Другие полагают, что тактический прием (в следственной тактике) есть «научно обоснованная рекомендация о наиболее оптимальном поведении, способе действия следователя, разработанном с учетом типичных ситуаций производства следственных действий в целях создания эффективных условий подготовки, организации выявления, собирания и оценки доказательственной информации» [147] .

Вторая точка зрения мне представляется неубедительной. При таком подходе, в сущности, ставится знак равенства между двумя криминалистическими категориями – приемом и рекомендацией. О том, что это неверно, свидетельствует хотя бы элементарный синонимический анализ этих понятий: термин «прием» обозначает способ действия, «рекомендация» – совет (см.: Словарь русского языка, М., 1959, Т. 3; 1961, Т. 4). Совет может быть лишь относительно чего-то, в том числе и относительно способов действия, т. е. приемов. Очевидно, что совет может быть дан лишь при наличии многозначности в возможных и допустимых способах действий. Если такой альтернативы нет, можно говорить о существовании единственного способа действий, оптимального для всех ситуаций.

Криминалистическая тактика обосновала сейчас уже аксиоматичное положение о том, что успех допроса зависит от наличия психологического контакта между следователем и допрашиваемым. Установление его – тактический прием. Однако при расследовании преступлений различных видов, при взаимодействии с лицами различных социально-психологических характеристик (несовершеннолетними, ранее судимыми и т. п.) реализация этого приема имеет серьезные особенности. Советы, как в тех или иных условиях устанавливать психологический контакт с допрашиваемым, и составляют содержание соответствующих тактических рекомендаций.

Здесь необходимо сделать небольшое отступление и рассмотреть сущность такой криминалистической категории, как следственная ситуация. Преимущественно именно к ним разрабатываются все тактические средства, ибо вся тактическая деятельность по исследованию преступлений – деятельность ситуационная. Тем более это представляется необходимым в связи с тем, что проблемы сущности и классификаций следственных ситуаций весьма неоднозначно трактуются в криминалистической литературе.

★ ★ ★ ★

#### [Выполните задания]
(1) Перепишите из фрагмента о тактическом приеме отрывок от слов «Криминалистическая тактика обосновала» до слов «соответствующих тактических рекомендаций.» включительно.
(2) Ответьте на вопросы по фрагменту о тактическом приеме:
(а) Что, согласно приведенному синонимическому анализу, обозначают термины «прием» и «рекомендация»?
(б) От чего, по положению криминалистической тактики, зависит успех допроса?
(в) Какая деятельность названа во фрагменте ситуационной?
(3) Допишите продолжение фрагмента о тактическом приеме, начиная после его последнего предложения.

(Записи набора данных)
★ ★ ★ ★

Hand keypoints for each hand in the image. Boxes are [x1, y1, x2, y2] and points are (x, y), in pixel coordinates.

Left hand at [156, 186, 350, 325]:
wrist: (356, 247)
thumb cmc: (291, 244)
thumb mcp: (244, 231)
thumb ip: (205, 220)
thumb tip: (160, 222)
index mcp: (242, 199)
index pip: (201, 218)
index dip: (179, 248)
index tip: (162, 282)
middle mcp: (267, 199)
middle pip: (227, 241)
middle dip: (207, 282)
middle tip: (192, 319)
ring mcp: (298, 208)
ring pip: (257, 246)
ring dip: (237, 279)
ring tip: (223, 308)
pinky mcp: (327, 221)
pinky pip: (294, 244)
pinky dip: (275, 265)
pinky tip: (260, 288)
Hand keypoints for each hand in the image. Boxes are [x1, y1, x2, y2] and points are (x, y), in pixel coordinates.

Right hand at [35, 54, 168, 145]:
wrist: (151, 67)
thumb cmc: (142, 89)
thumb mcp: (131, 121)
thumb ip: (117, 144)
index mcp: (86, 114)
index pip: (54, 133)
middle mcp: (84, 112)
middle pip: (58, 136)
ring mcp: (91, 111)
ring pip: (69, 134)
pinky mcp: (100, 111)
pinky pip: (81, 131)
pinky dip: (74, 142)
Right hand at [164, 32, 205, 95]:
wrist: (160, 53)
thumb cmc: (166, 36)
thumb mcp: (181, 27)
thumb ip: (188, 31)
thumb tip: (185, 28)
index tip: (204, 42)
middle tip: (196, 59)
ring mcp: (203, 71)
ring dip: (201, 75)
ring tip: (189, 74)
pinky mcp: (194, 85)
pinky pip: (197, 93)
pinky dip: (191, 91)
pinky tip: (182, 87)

★ ★ ★ ★

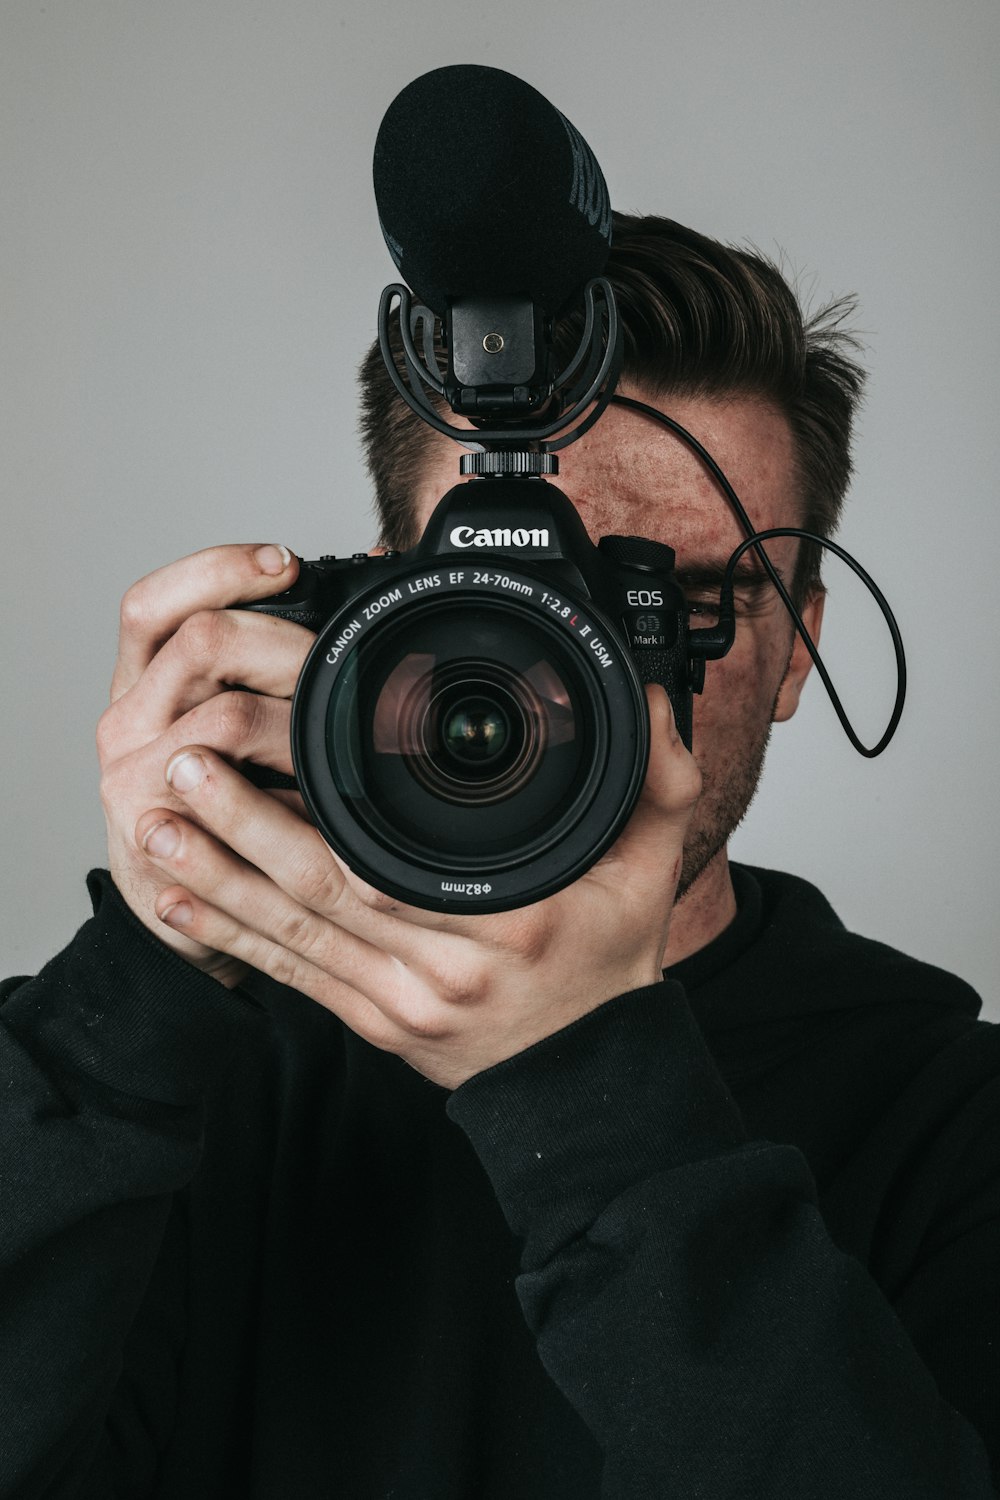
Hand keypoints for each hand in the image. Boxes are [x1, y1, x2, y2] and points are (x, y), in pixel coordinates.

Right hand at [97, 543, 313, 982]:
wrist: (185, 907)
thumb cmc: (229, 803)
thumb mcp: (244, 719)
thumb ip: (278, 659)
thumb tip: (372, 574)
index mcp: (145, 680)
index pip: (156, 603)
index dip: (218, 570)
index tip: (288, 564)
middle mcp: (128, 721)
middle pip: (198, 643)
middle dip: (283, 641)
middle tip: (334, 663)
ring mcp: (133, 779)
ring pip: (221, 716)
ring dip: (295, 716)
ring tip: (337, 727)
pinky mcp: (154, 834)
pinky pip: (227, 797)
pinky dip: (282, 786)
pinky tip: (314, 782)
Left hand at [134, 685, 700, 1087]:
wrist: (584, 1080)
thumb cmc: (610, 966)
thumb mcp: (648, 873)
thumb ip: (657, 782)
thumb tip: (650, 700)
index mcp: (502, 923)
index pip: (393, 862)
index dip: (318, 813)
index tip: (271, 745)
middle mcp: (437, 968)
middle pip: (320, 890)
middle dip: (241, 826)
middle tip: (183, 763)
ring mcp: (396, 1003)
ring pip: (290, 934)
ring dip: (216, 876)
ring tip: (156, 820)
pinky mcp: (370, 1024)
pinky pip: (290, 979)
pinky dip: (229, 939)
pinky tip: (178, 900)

★ ★ ★ ★

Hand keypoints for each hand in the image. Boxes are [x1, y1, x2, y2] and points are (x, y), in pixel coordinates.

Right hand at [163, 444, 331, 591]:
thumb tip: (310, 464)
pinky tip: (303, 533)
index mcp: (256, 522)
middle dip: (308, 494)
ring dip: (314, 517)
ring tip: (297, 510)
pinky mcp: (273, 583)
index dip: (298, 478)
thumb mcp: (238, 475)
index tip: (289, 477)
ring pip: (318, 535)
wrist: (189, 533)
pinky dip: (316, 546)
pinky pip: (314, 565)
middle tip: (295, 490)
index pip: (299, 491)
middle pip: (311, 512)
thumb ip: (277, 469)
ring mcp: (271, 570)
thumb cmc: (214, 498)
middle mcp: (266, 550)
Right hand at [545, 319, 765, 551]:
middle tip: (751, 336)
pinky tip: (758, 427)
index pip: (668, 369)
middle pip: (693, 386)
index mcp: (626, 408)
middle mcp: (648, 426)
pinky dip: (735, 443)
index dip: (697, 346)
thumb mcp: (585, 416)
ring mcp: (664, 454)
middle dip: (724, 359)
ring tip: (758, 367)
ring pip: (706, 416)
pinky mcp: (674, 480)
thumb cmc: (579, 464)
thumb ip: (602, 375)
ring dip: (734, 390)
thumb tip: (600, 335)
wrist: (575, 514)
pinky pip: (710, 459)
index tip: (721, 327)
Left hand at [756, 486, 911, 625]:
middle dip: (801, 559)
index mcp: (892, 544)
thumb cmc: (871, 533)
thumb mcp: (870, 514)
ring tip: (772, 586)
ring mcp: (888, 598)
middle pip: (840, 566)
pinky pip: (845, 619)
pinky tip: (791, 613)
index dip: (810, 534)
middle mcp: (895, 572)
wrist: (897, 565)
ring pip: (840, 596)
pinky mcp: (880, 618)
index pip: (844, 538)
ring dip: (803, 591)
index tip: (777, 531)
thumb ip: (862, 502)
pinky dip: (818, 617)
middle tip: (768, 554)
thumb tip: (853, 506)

★ ★ ★ ★

#### [Ответы]
(1)
Криминалистическая тактика обосновала сейчас уже аксиоматичное положение о том, что успех допроса зависит от наличия психологического контакта между следователем и допрашиваемым. Установление его – тактический прием. Однако при расследовании преступлений различных видов, при взаимодействии с лицами различных социально-психологических характеристик (несовершеннолетними, ранее судимыми и т. п.) реализация этого приема имеет серьезные особенности. Советы, как в тех или иных условиях устанавливать психологический контакт с допрашиваемым, и составляют содержание соответствующих тактических рекомендаций.

(2)
(а) Термин «прием» обозначает способ действия, а «рекомендация» обозначает совет.
(б) Успех допроса зависит от наличия психологического контакта между следователем и допрашиваемым.
(в) Ситуационной названа вся тактическая деятельность по исследованию преступлений.

(3)
По мнению многих, можно сказать большинства, ученых, следственная ситуация – это обстановка расследования конкретного преступления. Так, Р.С. Белкин в «Курсе криминалистики» (т. 3, с. 129) понимает под ней «конкретную обстановку, в которой действует следователь и иные субъекты, участвующие в доказывании, и в которой протекает конкретный акт расследования». На этой же позиции стоят и авторы первого учебника криминалистики независимого Казахстана (так он проанонсирован на обложке работы): следственная ситуация, полагают они, «существующая в данный момент реальности, те условия, в которых действует следователь» [148] .

С такой трактовкой следственной ситуации, на мой взгляд, нельзя согласиться. Основной просчет авторов, придерживающихся этой концепции, состоит, думается, в том, что они не делают различий между ситуацией (обстановкой) расследования конкретного преступления конкретным следователем и следственной ситуацией как категорией науки криминалистики.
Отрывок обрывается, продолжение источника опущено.